PROBLEM DESCRIPTION: Skip the pictures. Output only the lines below starting at the line with "left shoulder: (436, 247, -1)" and ending at the line with "right hip: (900, 363, -2)", both ends included, exactly as they are.

PROVIDED DATA:
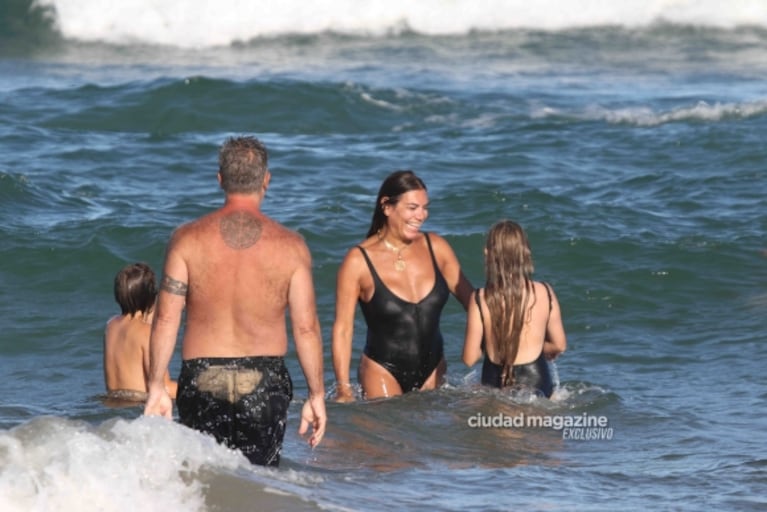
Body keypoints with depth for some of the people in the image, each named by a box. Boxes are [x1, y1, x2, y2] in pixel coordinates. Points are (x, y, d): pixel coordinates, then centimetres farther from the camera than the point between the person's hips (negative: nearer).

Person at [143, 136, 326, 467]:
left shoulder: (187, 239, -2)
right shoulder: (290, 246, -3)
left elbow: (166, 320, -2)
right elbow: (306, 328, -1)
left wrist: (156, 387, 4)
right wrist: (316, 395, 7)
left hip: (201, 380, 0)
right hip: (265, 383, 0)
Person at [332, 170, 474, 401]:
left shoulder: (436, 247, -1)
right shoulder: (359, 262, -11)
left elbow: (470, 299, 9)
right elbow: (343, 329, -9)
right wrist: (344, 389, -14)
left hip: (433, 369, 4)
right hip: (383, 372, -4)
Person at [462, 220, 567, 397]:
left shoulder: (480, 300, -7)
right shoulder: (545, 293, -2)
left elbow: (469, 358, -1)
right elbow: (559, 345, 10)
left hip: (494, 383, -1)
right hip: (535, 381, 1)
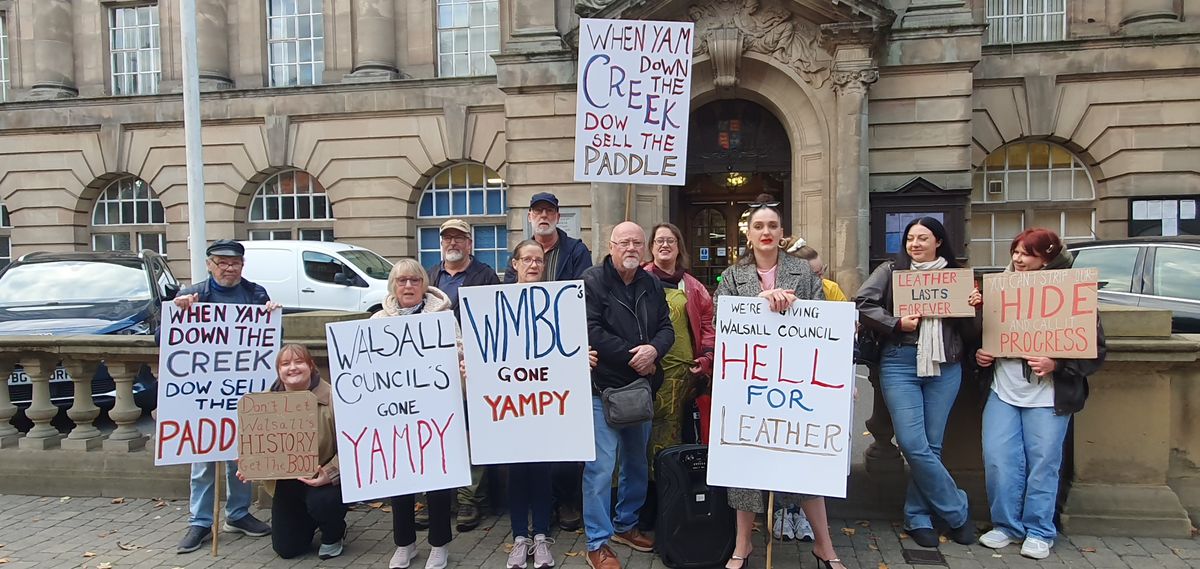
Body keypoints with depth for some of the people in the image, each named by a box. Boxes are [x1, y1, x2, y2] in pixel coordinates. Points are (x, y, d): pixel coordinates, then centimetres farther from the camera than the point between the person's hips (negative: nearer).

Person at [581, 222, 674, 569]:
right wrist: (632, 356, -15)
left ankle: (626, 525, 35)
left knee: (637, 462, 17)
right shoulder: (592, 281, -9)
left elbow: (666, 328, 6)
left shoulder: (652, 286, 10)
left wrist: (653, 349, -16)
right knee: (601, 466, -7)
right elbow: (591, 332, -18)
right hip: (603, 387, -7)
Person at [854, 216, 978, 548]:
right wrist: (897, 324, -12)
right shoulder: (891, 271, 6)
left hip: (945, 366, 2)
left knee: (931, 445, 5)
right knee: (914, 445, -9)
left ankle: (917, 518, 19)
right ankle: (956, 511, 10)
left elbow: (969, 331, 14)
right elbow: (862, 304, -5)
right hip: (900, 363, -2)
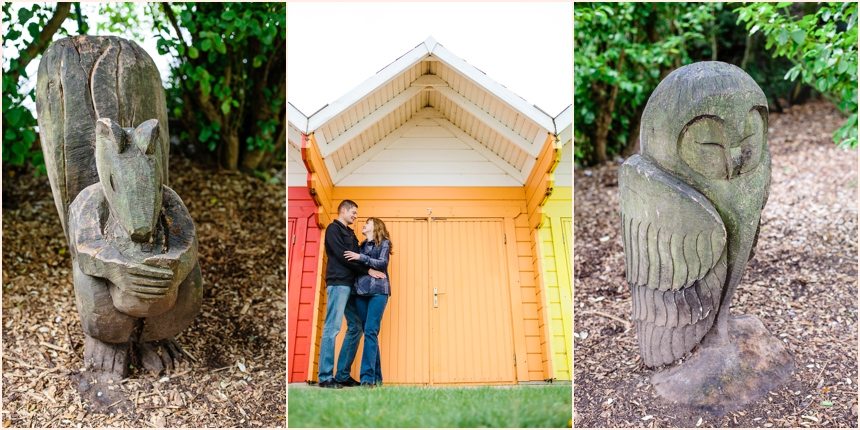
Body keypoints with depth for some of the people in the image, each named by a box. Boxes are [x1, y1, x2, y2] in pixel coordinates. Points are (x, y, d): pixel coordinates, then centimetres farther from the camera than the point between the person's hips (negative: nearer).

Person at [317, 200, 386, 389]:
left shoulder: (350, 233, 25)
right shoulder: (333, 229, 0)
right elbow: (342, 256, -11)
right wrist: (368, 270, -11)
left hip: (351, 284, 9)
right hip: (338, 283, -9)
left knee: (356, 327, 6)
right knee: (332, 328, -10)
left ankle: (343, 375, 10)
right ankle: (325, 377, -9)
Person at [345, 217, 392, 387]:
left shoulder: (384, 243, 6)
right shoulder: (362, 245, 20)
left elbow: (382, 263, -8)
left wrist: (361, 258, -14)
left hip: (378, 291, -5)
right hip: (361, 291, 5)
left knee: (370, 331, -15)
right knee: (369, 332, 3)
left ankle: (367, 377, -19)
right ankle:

EXERCISE RESULT:
left shoulder: (436, 247, -1)
right shoulder: (359, 262, -11)
left elbow: (470, 299, 9)
right elbow: (343, 329, -9)
right wrist: (344, 389, -14)
left hip: (433, 369, 4)
right hip: (383, 372, -4)
Person at [462, 220, 567, 397]:
left shoulder: (480, 300, -7)
right shoulder: (545, 293, -2)
left elbow: (469, 358, -1)
right elbow: (559, 345, 10)
left hip: (494, 383, -1)
right hip: (535, 381, 1)
Body keypoints with depth for some of the people in the image, each named by a box. Boxes are [x1, y1, x2, y2] in pixel coordinates. Points are (x, y, d): pixel coordinates, then centimetres farther from the camera than the point between the person's hips (negative: nearer).

Person at [581, 222, 674, 569]:
right wrist: (632, 356, -15)
left ankle: (626, 525, 35)
left knee: (637, 462, 17)
right shoulder: (592, 281, -9)
left elbow: (666, 328, 6)
left shoulder: (652, 286, 10)
left wrist: (653, 349, -16)
right knee: (601, 466, -7)
right elbow: (591, 332, -18)
right hip: (603, 387, -7)
Person at [854, 216, 978, 548]:
right wrist: (897, 324, -12)
right shoulder: (891, 271, 6)
left hip: (945, 366, 2)
left knee: (931, 445, 5)
right knee: (914, 445, -9)
left ankle: (917, 518, 19)
right ankle: (956, 511, 10)
left elbow: (969, 331, 14)
right elbow: (862, 304, -5)
right hip: (900, 363, -2)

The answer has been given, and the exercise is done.